What you have to do
Please copy the records below, swapping every "photo" for "image" and leaving all else unchanged. Omit the pictures.
──────
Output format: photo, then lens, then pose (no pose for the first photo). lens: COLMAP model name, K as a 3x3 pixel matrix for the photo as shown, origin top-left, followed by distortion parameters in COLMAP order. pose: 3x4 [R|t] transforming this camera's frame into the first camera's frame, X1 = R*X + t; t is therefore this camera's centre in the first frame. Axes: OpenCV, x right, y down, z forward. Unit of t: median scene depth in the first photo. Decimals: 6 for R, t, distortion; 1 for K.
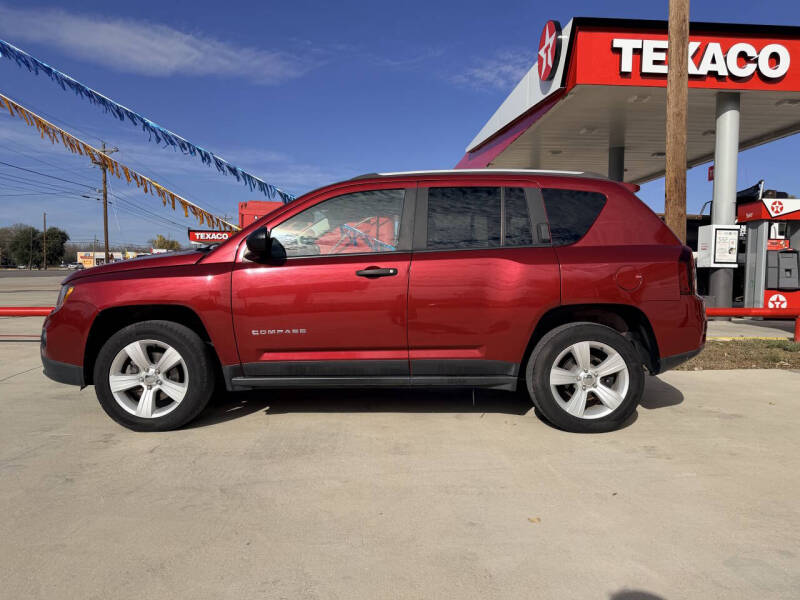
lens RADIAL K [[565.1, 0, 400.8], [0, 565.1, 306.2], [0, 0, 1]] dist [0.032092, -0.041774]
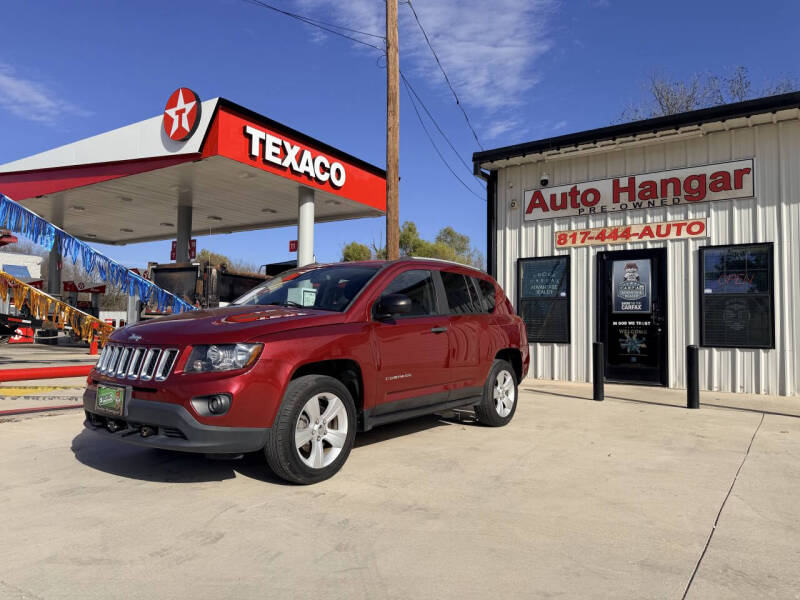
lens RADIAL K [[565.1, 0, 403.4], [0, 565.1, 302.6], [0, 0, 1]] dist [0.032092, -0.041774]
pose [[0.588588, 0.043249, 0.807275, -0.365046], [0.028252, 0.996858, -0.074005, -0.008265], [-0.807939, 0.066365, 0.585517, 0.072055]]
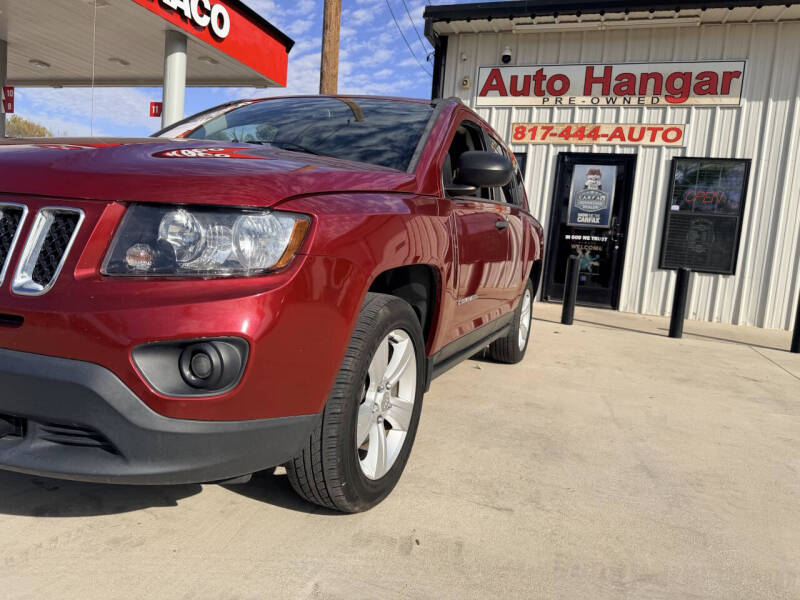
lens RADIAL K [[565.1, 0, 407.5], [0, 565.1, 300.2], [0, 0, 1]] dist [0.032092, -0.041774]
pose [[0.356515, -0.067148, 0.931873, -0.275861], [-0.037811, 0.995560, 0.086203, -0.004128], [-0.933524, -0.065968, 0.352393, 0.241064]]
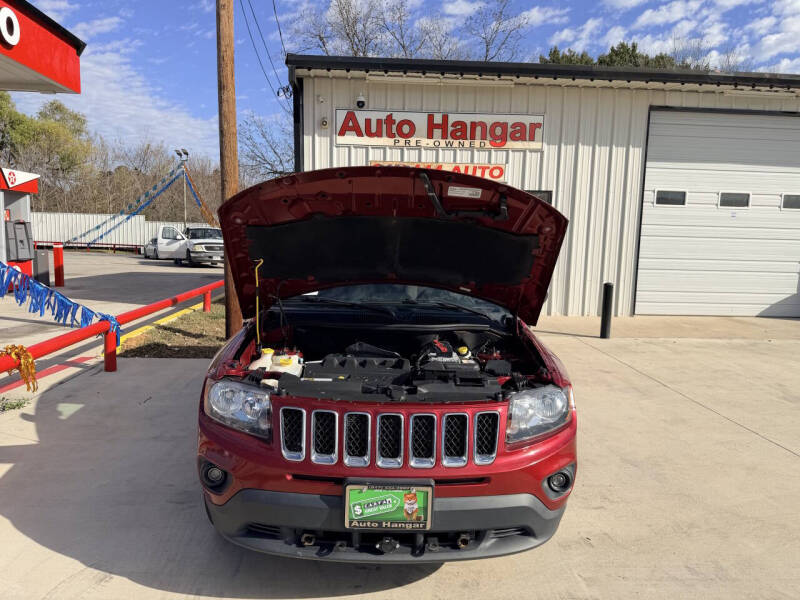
──────
Answer section
Output format: image, then lens, then pose (no pose for the first image). lens: COLMAP model name, K as a 3x3 pixel matrix for the image as shown, origin top-left, followed by distortion parameters in COLMAP order. pose: 3x4 [R|t] transforming this camera's frame into the first camera's frame, X1 = R*X + t; t is therefore this camera's centre in the first frame. Axes: OpenCV, x right, y down, z forward. Unit of t: median scene depth in the first image. Decimals: 6 for R, t, distortion; 1 for K.
lens RADIAL K [[565.1, 0, 400.8], [0, 565.1, 306.2], [0, 0, 1]] dist [0.032092, -0.041774]
lens RADIAL K [[565.1, 0, 403.4], [0, 565.1, 302.6], [0, 0, 1]] dist [0.032092, -0.041774]
pose [[0.588588, 0.043249, 0.807275, -0.365046], [0.028252, 0.996858, -0.074005, -0.008265], [-0.807939, 0.066365, 0.585517, 0.072055]]
lens RADIAL K [[565.1, 0, 407.5], [0, 565.1, 300.2], [0, 0, 1]] dist [0.032092, -0.041774]
pose [[0.356515, -0.067148, 0.931873, -0.275861], [-0.037811, 0.995560, 0.086203, -0.004128], [-0.933524, -0.065968, 0.352393, 0.241064]]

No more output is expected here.